This is a big problem because these are all things that benefit the poor but barely touch the working class.  Does it matter that the working class barely pays for most of these programs in the first place, since their federal income taxes tend to be pretty low?  Nope.  They're still paying taxes, and it seems like they never get anything for it.  It's always someone else.

You can click here to read Drum's article in its entirety.

Williams offers a very telling anecdote about working-class resentment of the non-working poor:

[M]y sister-in-law worked full-time for Head Start, providing free child care for poor women while earning so little that she almost couldn’t pay for her own.  She resented this, especially the fact that some of the kids’ moms did not work.  One arrived late one day to pick up her child, carrying shopping bags from Macy’s.  My sister-in-law was livid.

That’s it in a nutshell.  People like Williams’s sister-in-law believe that the government takes care of the poor (including those whose poverty is really their own fault) but couldn’t care less about the working class (who aren’t that much better off, but who get much less help from the government).  

Williams credits Trump with keeping his eye on the prize when it comes to the working class’s primary concern, which is jobs.  What about the Democrats?  “They remain obsessed with cultural issues,” Williams writes.  “I fully understand why transgender bathrooms are important, but I also understand why progressives’ obsession with prioritizing cultural issues infuriates many Americans whose chief concerns are economic.”

*     *     *     *     *

Lee Brice played football at Clemson University but his athletic career ended when he suffered a freak elbow injury.  So he moved to Nashville and became a country musician.

Brice struck it rich in 2007 when a song he co-wrote, “More Than a Memory,” was recorded by Garth Brooks.  That record became the first to ever debut at the #1 spot on the Billboard “Hot Country Songs” chart.

Brice signed a recording contract shortly after that.  He’s released three successful albums and a half-dozen or so hit singles – including “Love Like Crazy,” which remained on the “Hot Country Songs” chart for a record 56 consecutive weeks.

“Drinking Class” was a #3 hit single for Brice in 2014.
————
Exercise A >>
According to the excerpt, which university did Lee Brice play football for?
Exercise B >>
Copy out the excerpt from "You can click" to "sister-in-law was livid.", putting "cousin" wherever "sister-in-law" appears.
Exercise C >>
Does the excerpt agree with each statement? (i) Lee Brice's football career ended because of a knee injury. (ii) "Love Like Crazy" stayed on the "Hot Country Songs" chart for 56 consecutive weeks. (iii) "Drinking Class" was a #1 hit single for Brice in 2014.
————
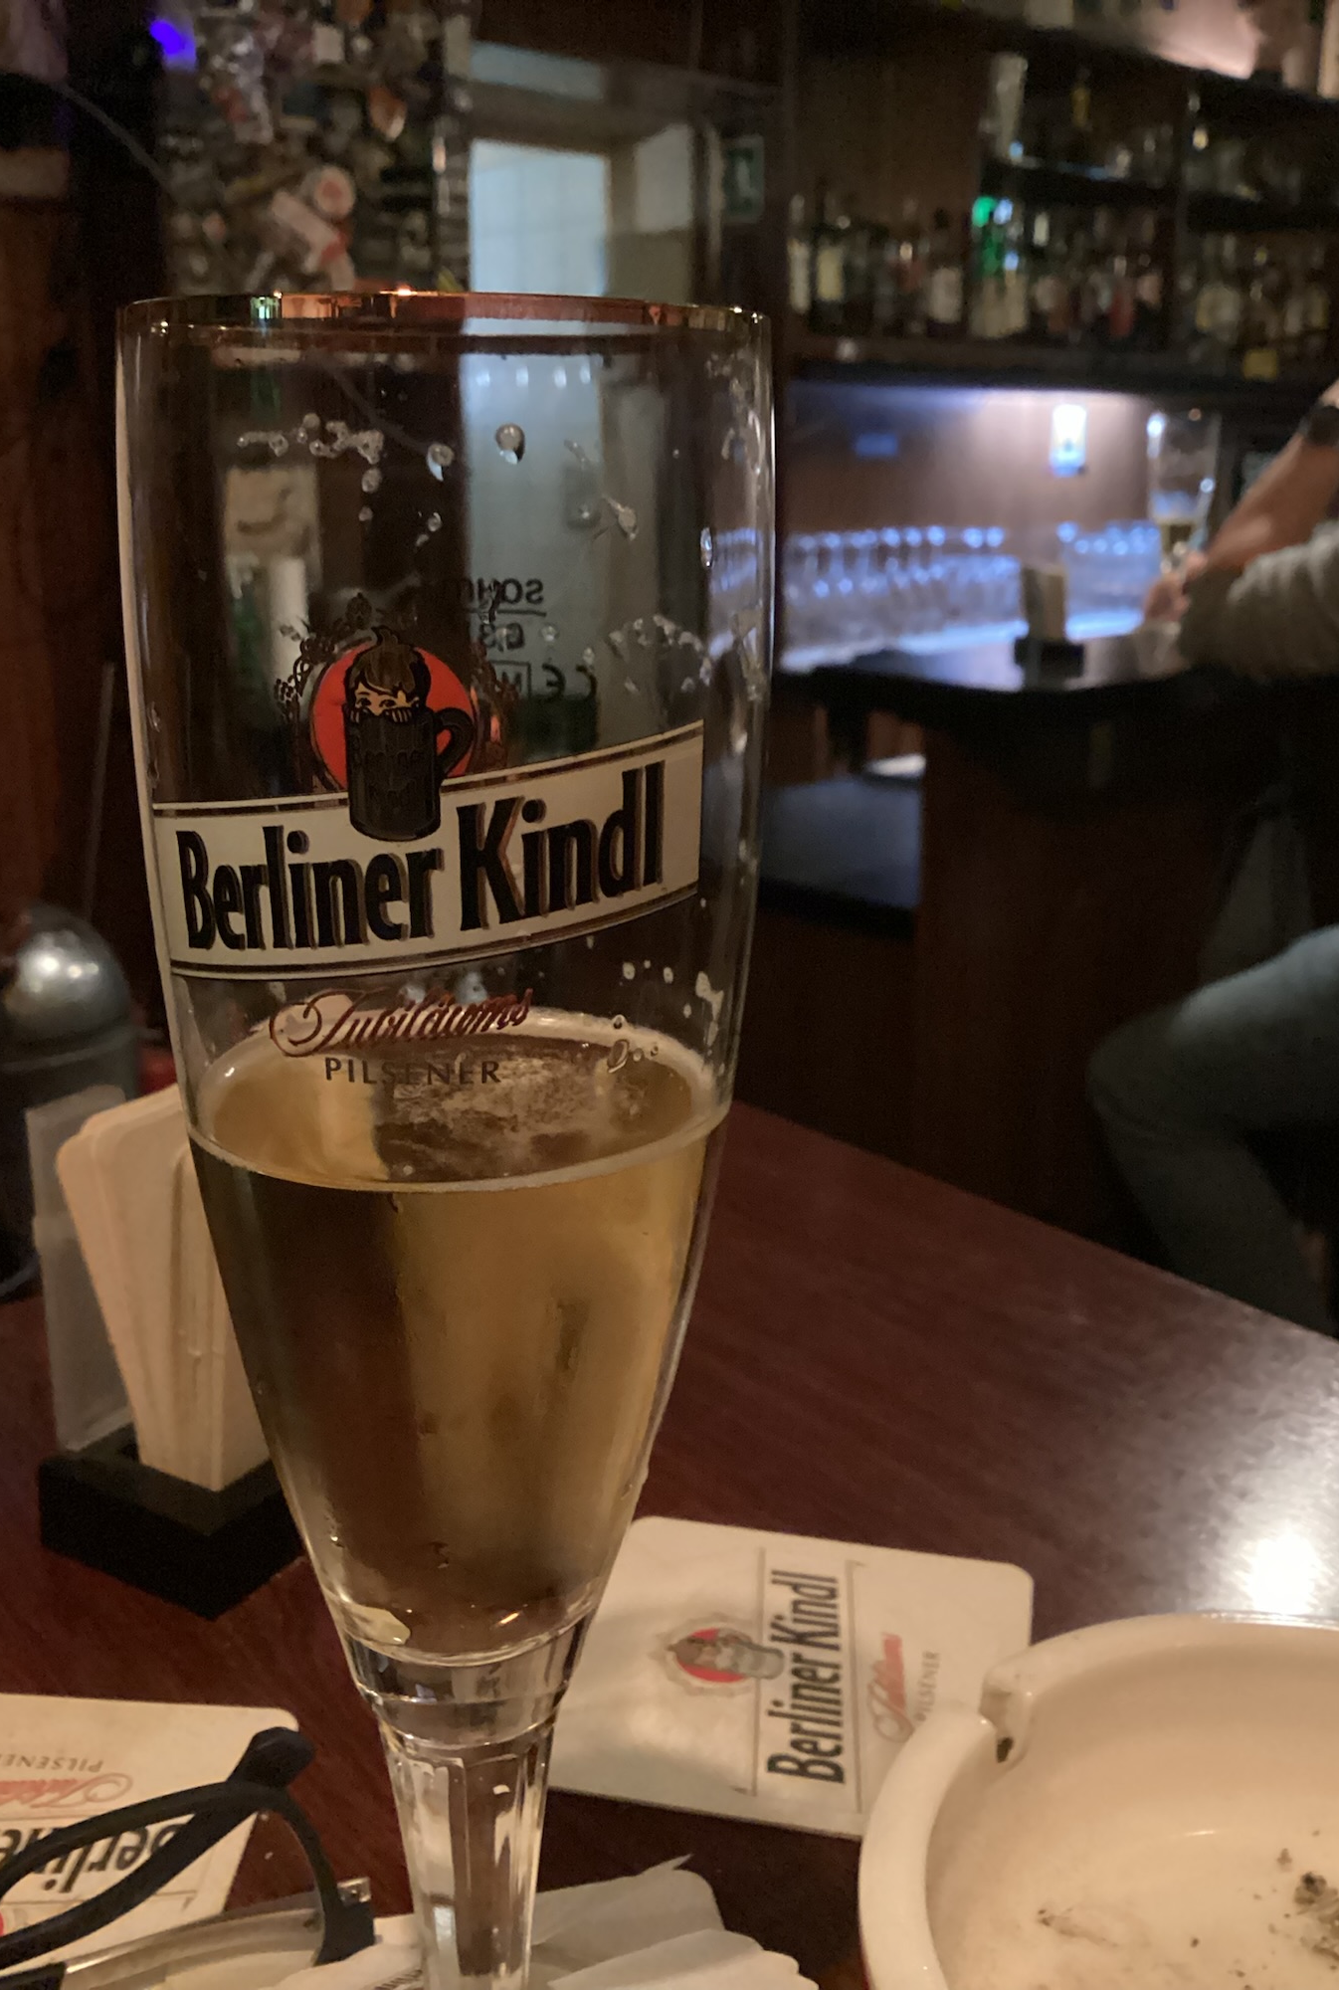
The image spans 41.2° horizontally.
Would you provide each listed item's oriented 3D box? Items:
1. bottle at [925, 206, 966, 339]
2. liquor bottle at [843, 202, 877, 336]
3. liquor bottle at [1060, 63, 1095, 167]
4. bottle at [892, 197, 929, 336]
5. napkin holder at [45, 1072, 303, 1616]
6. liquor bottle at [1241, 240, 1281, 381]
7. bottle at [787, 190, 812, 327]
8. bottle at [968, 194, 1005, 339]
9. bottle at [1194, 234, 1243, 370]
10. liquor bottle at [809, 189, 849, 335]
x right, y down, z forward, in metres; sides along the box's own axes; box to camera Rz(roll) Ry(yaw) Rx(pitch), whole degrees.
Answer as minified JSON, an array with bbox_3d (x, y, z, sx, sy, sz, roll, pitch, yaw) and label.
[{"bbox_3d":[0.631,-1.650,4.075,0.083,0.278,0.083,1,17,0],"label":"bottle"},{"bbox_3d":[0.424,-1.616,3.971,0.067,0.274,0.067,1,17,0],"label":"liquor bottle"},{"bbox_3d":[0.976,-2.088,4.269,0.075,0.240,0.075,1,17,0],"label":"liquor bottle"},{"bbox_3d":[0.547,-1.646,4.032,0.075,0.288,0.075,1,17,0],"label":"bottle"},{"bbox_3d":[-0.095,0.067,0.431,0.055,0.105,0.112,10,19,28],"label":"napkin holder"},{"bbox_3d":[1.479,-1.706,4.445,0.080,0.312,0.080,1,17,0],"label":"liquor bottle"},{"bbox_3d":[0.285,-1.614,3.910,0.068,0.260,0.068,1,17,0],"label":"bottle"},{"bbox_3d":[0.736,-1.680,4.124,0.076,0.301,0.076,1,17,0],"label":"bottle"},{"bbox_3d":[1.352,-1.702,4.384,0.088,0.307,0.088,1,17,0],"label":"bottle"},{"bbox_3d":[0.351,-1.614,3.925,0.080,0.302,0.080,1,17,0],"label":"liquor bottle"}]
————
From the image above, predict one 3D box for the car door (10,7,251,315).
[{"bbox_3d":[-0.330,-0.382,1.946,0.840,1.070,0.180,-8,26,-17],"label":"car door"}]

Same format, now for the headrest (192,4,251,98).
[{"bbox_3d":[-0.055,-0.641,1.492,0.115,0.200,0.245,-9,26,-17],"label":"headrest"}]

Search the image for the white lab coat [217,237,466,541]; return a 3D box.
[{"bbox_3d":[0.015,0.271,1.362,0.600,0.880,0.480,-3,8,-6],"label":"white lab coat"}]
————
Output A >>
Clemson University

Output B >>
You can click here to read Drum's article in its entirety.

Williams offers a very telling anecdote about working-class resentment of the non-working poor:

[M]y cousin worked full-time for Head Start, providing free child care for poor women while earning so little that she almost couldn’t pay for her own.  She resented this, especially the fact that some of the kids’ moms did not work.  One arrived late one day to pick up her child, carrying shopping bags from Macy’s.  My cousin was livid.

Output C >>
(i) No: "his athletic career ended when he suffered a freak elbow injury."
(ii) Yes: "which remained on the “Hot Country Songs” chart for a record 56 consecutive weeks."
(iii) No: "“Drinking Class” was a #3 hit single for Brice in 2014."